* [Assigned task]: What you need to produce is the complete listing, repeated exactly.

* [Data in this exercise]:
Segment Open

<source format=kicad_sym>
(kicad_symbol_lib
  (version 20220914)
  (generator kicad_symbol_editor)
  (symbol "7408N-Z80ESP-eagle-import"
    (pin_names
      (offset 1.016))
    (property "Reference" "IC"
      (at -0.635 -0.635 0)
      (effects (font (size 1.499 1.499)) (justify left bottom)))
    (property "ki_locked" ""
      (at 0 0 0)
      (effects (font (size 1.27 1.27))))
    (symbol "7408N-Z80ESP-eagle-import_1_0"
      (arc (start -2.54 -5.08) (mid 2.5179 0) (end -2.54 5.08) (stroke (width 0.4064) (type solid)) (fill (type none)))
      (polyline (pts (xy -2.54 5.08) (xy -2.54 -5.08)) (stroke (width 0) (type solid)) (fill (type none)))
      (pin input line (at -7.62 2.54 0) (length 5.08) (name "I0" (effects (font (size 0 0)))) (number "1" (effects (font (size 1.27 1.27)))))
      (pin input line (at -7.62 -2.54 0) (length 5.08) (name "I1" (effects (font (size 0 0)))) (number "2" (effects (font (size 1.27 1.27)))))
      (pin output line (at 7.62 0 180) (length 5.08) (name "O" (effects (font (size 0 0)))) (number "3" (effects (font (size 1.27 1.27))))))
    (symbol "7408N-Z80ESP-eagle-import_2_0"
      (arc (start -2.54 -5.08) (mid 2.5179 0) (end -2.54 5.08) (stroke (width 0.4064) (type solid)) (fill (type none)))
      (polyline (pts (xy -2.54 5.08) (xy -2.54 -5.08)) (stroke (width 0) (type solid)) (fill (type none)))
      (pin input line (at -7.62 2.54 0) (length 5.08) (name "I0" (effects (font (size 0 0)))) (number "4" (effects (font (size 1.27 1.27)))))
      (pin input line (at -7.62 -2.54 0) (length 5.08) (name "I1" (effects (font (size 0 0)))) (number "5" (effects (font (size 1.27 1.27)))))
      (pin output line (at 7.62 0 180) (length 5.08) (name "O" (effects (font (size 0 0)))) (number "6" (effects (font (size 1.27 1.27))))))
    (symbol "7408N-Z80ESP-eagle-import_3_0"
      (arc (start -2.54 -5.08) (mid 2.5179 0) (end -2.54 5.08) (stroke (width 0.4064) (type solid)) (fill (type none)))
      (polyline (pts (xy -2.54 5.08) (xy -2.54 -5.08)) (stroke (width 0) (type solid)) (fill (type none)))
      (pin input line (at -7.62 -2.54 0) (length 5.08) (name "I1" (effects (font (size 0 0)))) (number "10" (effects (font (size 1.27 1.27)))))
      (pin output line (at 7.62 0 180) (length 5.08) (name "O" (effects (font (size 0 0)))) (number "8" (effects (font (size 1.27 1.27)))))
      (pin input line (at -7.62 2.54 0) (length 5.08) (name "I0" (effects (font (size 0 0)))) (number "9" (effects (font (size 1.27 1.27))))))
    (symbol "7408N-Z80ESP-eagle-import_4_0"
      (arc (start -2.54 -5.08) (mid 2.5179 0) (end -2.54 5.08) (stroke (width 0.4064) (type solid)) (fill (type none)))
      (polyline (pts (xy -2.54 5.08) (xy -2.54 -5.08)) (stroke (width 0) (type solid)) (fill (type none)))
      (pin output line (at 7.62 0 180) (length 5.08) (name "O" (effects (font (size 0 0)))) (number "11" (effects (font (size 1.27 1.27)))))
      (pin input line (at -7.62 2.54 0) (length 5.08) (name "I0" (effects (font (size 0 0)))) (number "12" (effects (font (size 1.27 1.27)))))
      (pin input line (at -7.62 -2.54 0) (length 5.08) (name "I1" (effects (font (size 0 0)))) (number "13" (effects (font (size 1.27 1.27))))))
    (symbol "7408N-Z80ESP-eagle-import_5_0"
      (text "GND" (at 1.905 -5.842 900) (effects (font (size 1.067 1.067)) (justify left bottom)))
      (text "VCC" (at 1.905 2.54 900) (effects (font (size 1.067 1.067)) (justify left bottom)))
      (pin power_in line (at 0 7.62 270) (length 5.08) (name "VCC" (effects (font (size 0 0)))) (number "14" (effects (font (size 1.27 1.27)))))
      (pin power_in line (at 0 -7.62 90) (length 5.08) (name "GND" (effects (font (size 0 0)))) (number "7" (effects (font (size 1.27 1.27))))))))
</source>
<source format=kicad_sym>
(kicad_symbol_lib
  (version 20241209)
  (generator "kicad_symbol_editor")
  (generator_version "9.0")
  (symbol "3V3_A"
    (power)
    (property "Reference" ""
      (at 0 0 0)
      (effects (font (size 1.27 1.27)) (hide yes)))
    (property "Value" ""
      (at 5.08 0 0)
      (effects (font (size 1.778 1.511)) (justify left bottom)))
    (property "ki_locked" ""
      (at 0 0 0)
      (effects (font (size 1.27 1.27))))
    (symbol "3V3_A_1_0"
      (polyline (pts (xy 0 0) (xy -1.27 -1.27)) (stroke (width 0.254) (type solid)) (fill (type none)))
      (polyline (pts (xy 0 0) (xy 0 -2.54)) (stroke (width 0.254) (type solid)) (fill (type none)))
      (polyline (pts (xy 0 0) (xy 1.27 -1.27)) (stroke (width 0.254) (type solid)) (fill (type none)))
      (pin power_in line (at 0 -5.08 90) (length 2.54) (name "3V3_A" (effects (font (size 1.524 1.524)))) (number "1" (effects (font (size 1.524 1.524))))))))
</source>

Segment Closed

* [Task output]:
<source format=kicad_sym>
(kicad_symbol_lib
  (version 20220914)
  (generator kicad_symbol_editor)
  (symbol "7408N-Z80ESP-eagle-import"
    (pin_names
      (offset 1.016))
    (property "Reference" "IC"
      (at -0.635 -0.635 0)
      (effects (font (size 1.499 1.499)) (justify left bottom)))
    (property "ki_locked" ""
      (at 0 0 0)
      (effects (font (size 1.27 1.27))))
    (symbol "7408N-Z80ESP-eagle-import_1_0"
      (arc (start -2.54 -5.08) (mid 2.5179 0) (end -2.54 5.08) (stroke (width 0.4064) (type solid)) (fill (type none)))
      (polyline (pts (xy -2.54 5.08) (xy -2.54 -5.08)) (stroke (width 0) (type solid)) (fill (type none)))
      (pin input line (at -7.62 2.54 0) (length 5.08) (name "I0" (effects (font (size 0 0)))) (number "1" (effects (font (size 1.27 1.27)))))
      (pin input line (at -7.62 -2.54 0) (length 5.08) (name "I1" (effects (font (size 0 0)))) (number "2" (effects (font (size 1.27 1.27)))))
      (pin output line (at 7.62 0 180) (length 5.08) (name "O" (effects (font (size 0 0)))) (number "3" (effects (font (size 1.27 1.27))))))
    (symbol "7408N-Z80ESP-eagle-import_2_0"
      (arc (start -2.54 -5.08) (mid 2.5179 0) (end -2.54 5.08) (stroke (width 0.4064) (type solid)) (fill (type none)))
      (polyline (pts (xy -2.54 5.08) (xy -2.54 -5.08)) (stroke (width 0) (type solid)) (fill (type none)))
      (pin input line (at -7.62 2.54 0) (length 5.08) (name "I0" (effects (font (size 0 0)))) (number "4" (effects (font (size 1.27 1.27)))))
      (pin input line (at -7.62 -2.54 0) (length 5.08) (name "I1" (effects (font (size 0 0)))) (number "5" (effects (font (size 1.27 1.27)))))
      (pin output line (at 7.62 0 180) (length 5.08) (name "O" (effects (font (size 0 0)))) (number "6" (effects (font (size 1.27 1.27))))))
    (symbol "7408N-Z80ESP-eagle-import_3_0"
      (arc (start -2.54 -5.08) (mid 2.5179 0) (end -2.54 5.08) (stroke (width 0.4064) (type solid)) (fill (type none)))
      (polyline (pts (xy -2.54 5.08) (xy -2.54 -5.08)) (stroke (width 0) (type solid)) (fill (type none)))
      (pin input line (at -7.62 -2.54 0) (length 5.08) (name "I1" (effects (font (size 0 0)))) (number "10" (effects (font (size 1.27 1.27)))))
      (pin output line (at 7.62 0 180) (length 5.08) (name "O" (effects (font (size 0 0)))) (number "8" (effects (font (size 1.27 1.27)))))
      (pin input line (at -7.62 2.54 0) (length 5.08) (name "I0" (effects (font (size 0 0)))) (number "9" (effects (font (size 1.27 1.27))))))
    (symbol "7408N-Z80ESP-eagle-import_4_0"
      (arc (start -2.54 -5.08) (mid 2.5179 0) (end -2.54 5.08) (stroke (width 0.4064) (type solid)) (fill (type none)))
      (polyline (pts (xy -2.54 5.08) (xy -2.54 -5.08)) (stroke (width 0) (type solid)) (fill (type none)))
      (pin output line (at 7.62 0 180) (length 5.08) (name "O" (effects (font (size 0 0)))) (number "11" (effects (font (size 1.27 1.27)))))
      (pin input line (at -7.62 2.54 0) (length 5.08) (name "I0" (effects (font (size 0 0)))) (number "12" (effects (font (size 1.27 1.27)))))
      (pin input line (at -7.62 -2.54 0) (length 5.08) (name "I1" (effects (font (size 0 0)))) (number "13" (effects (font (size 1.27 1.27))))))
    (symbol "7408N-Z80ESP-eagle-import_5_0"
      (text "GND" (at 1.905 -5.842 900) (effects (font (size 1.067 1.067)) (justify left bottom)))
      (text "VCC" (at 1.905 2.54 900) (effects (font (size 1.067 1.067)) (justify left bottom)))
      (pin power_in line (at 0 7.62 270) (length 5.08) (name "VCC" (effects (font (size 0 0)))) (number "14" (effects (font (size 1.27 1.27)))))
      (pin power_in line (at 0 -7.62 90) (length 5.08) (name "GND" (effects (font (size 0 0)))) (number "7" (effects (font (size 1.27 1.27))))))))
</source>
<source format=kicad_sym>
(kicad_symbol_lib
  (version 20241209)
  (generator "kicad_symbol_editor")
  (generator_version "9.0")
  (symbol "3V3_A"
    (power)
    (property "Reference" ""
      (at 0 0 0)
      (effects (font (size 1.27 1.27)) (hide yes)))
    (property "Value" ""
      (at 5.08 0 0)
      (effects (font (size 1.778 1.511)) (justify left bottom)))
    (property "ki_locked" ""
      (at 0 0 0)
      (effects (font (size 1.27 1.27))))
    (symbol "3V3_A_1_0"
      (polyline (pts (xy 0 0) (xy -1.27 -1.27)) (stroke (width 0.254) (type solid)) (fill (type none)))
      (polyline (pts (xy 0 0) (xy 0 -2.54)) (stroke (width 0.254) (type solid)) (fill (type none)))
      (polyline (pts (xy 0 0) (xy 1.27 -1.27)) (stroke (width 0.254) (type solid)) (fill (type none)))
      (pin power_in line (at 0 -5.08 90) (length 2.54) (name "3V3_A" (effects (font (size 1.524 1.524)))) (number "1" (effects (font (size 1.524 1.524))))))))
</source>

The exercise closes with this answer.